Wednesday, August 17, 2011


I'm not sure why but I've been obsessed with red food lately. Tomatoes, strawberries, capsicum, chilli - I've been craving them all, but tomatoes in particular. Hello lycopene!

My folks came over on the weekend for lunch and it was the perfect opportunity to try out a soup recipe I've been eyeing off for a while, featuring you guessed it - tomatoes, and to get some cheese and antipasto plate action happening. Nothing quite like leisurely Sunday feasting.

Rustic Tomato Soup
Adapted from Jamie's 30 Minute Meals
Serves 4-6

1kg ripe cherry tomatoes on the vine
4 large truss or heirloom tomatoes
1 fresh red chilli, or chilli flakes
4 cloves garlic
1 ciabatta loaf
2 small red onions
4 Tbs balsamic vinegar
a small bunch of fresh basil
some shaved parmesan to serve
olive oil
pepper and salt

Set your oven to 220°C and put a large saucepan on to low heat.

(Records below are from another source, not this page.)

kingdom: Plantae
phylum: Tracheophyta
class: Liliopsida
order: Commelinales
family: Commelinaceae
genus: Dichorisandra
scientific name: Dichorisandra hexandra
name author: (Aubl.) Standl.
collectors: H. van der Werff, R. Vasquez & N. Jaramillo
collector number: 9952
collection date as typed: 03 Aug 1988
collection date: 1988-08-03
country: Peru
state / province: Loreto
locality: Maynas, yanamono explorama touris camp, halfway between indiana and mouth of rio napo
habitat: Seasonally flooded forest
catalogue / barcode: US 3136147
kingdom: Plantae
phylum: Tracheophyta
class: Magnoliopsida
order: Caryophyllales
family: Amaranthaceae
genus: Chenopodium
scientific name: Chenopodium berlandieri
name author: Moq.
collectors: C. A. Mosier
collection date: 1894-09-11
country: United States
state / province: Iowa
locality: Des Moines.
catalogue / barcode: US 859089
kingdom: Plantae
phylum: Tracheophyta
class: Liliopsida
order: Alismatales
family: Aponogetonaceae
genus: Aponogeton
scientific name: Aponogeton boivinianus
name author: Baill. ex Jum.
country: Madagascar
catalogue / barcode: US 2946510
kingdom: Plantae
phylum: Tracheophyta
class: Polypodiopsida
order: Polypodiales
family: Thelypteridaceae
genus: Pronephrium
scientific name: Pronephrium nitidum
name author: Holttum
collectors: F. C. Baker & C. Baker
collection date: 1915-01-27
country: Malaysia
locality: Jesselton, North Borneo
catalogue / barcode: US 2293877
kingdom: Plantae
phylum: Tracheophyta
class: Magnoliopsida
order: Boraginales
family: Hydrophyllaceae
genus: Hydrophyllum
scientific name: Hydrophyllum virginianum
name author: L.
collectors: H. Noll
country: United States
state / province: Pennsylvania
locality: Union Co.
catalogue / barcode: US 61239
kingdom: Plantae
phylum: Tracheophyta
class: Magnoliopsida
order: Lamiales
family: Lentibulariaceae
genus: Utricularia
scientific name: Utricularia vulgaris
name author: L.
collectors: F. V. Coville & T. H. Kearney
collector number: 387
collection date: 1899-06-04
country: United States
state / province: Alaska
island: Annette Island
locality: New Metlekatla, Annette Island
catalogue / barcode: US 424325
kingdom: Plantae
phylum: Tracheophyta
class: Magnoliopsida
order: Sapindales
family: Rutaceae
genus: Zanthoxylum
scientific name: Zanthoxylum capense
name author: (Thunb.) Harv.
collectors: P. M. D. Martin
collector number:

Pull the cherry tomatoes off the vines (but don't worry too much if there are a few green tops left on), then quarter the larger tomatoes and put them all in together on a baking tray. Crush in the garlic along with the halved, deseeded and chopped chilli, drizzle with olive oil and season. Toss everything around together then put on the top shelf of the oven for about 20 minutes.

Meanwhile roughly slice up the ciabatta loaf and put the bread on another baking tray. Drizzle with olive oil and put in the bottom shelf of the oven. Keep an eye on the bread periodically to make sure it doesn't get too brown.

Now peel and chop your onions and put them in a hot saucepan with oil and a good pinch of salt. Turn the heat up and leave to soften, stirring occasionally.  After five or so minutes, stir in the 4 tablespoons of balsamic vinegar and let it all reduce down.

Once the tomatoes are done, take the tray out of oven and pour everything in with the onions. Throw in the bunch of basil and then blend everything to a rustic consistency. Ladle into bowls and serve with some parmesan on top and your crunchy ciabatta croutons.

We demolished a fairly large antipasto plate before this and I was mistaken in thinking this soup would be a light main but trust me, it's a surprisingly full bodied little number.  My Dad claimed it was like a hot gazpacho and I'm tempted to try a cooled down version of this recipe in the summer months.